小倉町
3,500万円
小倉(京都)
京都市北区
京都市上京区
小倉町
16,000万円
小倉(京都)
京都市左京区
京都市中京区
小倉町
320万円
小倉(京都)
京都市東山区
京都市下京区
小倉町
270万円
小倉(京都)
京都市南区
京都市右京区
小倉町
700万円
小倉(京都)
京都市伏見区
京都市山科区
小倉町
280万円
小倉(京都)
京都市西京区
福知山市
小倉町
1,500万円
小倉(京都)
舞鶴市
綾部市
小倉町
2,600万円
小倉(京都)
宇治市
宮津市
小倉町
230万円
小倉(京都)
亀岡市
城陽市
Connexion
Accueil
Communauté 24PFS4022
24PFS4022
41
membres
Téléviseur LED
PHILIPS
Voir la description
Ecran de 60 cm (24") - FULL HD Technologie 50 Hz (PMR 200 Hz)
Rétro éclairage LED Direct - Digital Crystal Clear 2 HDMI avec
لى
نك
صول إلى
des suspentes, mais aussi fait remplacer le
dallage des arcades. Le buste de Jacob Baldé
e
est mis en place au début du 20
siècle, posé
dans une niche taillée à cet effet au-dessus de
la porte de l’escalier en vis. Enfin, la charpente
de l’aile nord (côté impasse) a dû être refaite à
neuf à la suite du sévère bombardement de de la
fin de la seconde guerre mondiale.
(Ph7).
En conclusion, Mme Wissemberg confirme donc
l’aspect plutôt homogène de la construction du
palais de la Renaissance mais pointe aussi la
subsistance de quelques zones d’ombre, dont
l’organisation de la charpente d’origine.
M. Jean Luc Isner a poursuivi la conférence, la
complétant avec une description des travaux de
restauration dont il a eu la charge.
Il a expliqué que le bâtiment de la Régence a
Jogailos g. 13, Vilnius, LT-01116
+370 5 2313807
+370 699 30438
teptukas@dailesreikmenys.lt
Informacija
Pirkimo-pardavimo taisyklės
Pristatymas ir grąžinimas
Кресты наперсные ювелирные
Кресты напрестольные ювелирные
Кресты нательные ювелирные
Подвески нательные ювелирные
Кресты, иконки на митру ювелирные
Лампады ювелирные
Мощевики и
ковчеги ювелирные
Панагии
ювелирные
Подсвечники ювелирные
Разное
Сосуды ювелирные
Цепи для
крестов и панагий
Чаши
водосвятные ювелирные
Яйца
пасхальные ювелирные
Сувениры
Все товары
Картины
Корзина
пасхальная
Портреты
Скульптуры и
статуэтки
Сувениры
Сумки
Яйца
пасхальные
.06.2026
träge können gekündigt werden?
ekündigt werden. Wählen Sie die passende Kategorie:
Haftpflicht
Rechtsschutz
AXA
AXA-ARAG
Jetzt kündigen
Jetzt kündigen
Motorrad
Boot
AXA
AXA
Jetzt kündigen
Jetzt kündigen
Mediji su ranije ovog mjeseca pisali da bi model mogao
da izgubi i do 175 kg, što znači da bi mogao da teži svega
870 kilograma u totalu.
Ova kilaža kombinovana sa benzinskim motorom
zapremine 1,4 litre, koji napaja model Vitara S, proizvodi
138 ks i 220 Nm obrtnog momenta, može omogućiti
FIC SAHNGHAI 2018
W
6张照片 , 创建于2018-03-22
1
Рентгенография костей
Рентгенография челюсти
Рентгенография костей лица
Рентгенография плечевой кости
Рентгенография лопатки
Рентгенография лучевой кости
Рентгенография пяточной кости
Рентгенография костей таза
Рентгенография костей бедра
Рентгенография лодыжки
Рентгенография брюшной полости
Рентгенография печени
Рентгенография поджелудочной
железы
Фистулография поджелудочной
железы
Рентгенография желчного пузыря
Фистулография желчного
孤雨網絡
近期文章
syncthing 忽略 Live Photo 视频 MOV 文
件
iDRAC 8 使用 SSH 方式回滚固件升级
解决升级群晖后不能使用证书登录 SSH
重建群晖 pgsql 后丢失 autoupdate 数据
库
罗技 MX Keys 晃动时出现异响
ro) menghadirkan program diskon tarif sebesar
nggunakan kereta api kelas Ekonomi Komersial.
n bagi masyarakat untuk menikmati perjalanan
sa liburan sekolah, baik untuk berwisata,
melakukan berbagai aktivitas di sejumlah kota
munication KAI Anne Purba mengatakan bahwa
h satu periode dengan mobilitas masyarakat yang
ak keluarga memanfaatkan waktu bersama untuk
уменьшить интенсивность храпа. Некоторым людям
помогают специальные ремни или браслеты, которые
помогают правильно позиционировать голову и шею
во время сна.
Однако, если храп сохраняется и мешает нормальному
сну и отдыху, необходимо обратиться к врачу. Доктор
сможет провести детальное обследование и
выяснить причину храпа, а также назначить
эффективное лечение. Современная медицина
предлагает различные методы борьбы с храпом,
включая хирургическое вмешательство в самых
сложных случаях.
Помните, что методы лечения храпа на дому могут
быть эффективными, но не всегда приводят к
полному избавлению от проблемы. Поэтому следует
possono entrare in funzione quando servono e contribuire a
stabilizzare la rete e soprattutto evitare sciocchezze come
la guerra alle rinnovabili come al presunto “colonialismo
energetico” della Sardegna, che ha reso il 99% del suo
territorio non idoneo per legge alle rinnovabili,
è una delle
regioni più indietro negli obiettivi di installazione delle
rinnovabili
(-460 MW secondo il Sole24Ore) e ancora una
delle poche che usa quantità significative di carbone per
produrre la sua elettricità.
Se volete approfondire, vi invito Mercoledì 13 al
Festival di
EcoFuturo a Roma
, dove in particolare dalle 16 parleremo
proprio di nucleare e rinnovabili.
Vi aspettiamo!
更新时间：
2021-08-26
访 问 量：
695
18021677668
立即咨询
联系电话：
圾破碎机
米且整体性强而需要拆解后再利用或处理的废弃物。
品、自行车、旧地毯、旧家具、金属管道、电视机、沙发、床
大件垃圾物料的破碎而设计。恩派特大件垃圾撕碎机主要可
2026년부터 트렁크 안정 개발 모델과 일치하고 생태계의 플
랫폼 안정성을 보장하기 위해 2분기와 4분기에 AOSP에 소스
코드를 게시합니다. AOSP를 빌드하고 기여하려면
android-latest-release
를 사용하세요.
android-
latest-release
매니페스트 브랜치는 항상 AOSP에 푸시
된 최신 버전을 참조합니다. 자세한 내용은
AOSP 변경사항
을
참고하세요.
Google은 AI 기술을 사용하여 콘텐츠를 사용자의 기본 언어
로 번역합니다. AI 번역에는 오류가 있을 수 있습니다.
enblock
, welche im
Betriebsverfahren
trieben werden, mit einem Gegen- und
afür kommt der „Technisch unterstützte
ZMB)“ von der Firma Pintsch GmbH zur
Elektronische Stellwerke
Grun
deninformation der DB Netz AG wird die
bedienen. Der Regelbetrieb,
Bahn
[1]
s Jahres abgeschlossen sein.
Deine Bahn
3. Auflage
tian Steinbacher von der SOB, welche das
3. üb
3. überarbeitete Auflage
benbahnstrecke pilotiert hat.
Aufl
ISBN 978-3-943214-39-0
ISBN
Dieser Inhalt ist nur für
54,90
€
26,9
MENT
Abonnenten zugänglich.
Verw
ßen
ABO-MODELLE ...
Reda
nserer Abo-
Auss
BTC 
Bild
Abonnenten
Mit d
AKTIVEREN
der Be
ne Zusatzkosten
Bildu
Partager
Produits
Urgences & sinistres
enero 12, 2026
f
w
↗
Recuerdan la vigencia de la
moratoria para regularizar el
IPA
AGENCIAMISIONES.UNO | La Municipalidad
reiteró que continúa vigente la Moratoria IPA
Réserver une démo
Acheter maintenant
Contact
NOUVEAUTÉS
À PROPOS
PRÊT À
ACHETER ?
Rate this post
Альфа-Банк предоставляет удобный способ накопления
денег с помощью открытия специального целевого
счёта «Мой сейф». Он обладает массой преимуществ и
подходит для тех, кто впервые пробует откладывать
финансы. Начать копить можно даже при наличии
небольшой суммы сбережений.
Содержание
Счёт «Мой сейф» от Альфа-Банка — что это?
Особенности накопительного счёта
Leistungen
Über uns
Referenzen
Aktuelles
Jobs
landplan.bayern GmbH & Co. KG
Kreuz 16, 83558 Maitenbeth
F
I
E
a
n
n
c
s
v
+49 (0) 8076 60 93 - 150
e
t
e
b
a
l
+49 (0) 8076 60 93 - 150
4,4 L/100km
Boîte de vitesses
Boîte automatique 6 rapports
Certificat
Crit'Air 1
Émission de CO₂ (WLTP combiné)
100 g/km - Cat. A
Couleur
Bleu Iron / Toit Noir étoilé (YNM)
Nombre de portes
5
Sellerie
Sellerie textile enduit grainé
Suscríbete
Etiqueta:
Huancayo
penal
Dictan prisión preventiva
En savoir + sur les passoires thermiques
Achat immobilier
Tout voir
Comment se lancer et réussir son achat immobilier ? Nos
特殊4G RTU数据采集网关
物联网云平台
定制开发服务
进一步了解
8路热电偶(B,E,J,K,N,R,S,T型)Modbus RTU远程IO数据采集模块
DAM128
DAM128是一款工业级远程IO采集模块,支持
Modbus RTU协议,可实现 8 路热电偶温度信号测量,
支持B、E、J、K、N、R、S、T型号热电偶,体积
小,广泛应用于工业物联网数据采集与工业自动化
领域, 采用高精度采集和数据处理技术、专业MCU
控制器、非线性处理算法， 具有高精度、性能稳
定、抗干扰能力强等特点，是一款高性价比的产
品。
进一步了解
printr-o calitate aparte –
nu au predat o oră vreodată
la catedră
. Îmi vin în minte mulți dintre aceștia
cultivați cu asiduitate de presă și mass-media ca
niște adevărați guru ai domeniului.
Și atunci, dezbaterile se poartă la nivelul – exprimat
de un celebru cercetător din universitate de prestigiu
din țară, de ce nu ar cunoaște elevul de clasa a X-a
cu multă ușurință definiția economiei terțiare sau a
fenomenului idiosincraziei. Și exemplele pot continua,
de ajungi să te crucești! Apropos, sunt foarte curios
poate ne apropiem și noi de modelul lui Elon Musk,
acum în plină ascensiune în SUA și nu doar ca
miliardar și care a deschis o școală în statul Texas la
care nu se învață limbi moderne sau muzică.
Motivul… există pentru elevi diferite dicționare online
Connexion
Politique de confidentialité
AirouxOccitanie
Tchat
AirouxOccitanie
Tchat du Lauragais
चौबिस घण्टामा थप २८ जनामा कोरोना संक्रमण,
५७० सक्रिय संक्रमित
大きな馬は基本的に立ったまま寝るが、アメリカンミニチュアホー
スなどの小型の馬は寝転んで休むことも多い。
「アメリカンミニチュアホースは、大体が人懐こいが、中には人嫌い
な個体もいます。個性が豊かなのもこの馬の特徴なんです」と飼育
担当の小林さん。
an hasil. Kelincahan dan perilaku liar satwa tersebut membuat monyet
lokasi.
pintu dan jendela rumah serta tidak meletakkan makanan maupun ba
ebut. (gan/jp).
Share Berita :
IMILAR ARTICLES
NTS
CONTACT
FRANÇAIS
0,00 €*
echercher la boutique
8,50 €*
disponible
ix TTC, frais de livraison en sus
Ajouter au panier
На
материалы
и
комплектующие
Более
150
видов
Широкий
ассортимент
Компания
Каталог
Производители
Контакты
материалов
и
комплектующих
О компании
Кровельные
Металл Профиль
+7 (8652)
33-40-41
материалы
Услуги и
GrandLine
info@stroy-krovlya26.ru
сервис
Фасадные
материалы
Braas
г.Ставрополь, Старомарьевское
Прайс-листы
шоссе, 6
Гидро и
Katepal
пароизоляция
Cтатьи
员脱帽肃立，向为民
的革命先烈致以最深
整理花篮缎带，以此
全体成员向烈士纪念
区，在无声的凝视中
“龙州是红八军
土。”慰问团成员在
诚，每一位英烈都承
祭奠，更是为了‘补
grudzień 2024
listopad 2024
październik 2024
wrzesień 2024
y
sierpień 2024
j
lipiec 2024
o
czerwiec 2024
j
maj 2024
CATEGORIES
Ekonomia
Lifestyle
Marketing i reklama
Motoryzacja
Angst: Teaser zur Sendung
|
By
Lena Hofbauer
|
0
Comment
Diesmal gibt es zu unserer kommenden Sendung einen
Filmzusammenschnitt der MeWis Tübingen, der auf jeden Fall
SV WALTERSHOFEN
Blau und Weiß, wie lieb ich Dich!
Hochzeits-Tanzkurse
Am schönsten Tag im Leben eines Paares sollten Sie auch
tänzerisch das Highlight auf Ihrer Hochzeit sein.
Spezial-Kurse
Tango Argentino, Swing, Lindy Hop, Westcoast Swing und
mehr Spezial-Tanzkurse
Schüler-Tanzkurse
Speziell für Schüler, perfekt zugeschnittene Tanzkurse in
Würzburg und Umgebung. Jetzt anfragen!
========================
== Task statement ==
Copy out, exactly and alone, the lines of the entries above between the ones holding "ассортимент" and "październik 2024", inclusive.

== Exercise response ==
ассортимент
Компания
Каталог
Производители
Контакты
материалов
и
комплектующих
О компании
Кровельные
Металл Профиль
+7 (8652)
33-40-41
материалы
Услуги и
GrandLine
info@stroy-krovlya26.ru
сервис
Фасадные
материалы
Braas
г.Ставрополь, Старомарьевское
Прайс-листы
шоссе, 6
Гидро и
Katepal
пароизоляция
Cтатьи
员脱帽肃立，向为民
的革命先烈致以最深
整理花篮缎带，以此
全体成员向烈士纪念
区，在无声的凝视中
“龙州是红八军
土。”慰问团成员在
诚，每一位英烈都承
祭奠，更是为了‘补
grudzień 2024
listopad 2024
październik 2024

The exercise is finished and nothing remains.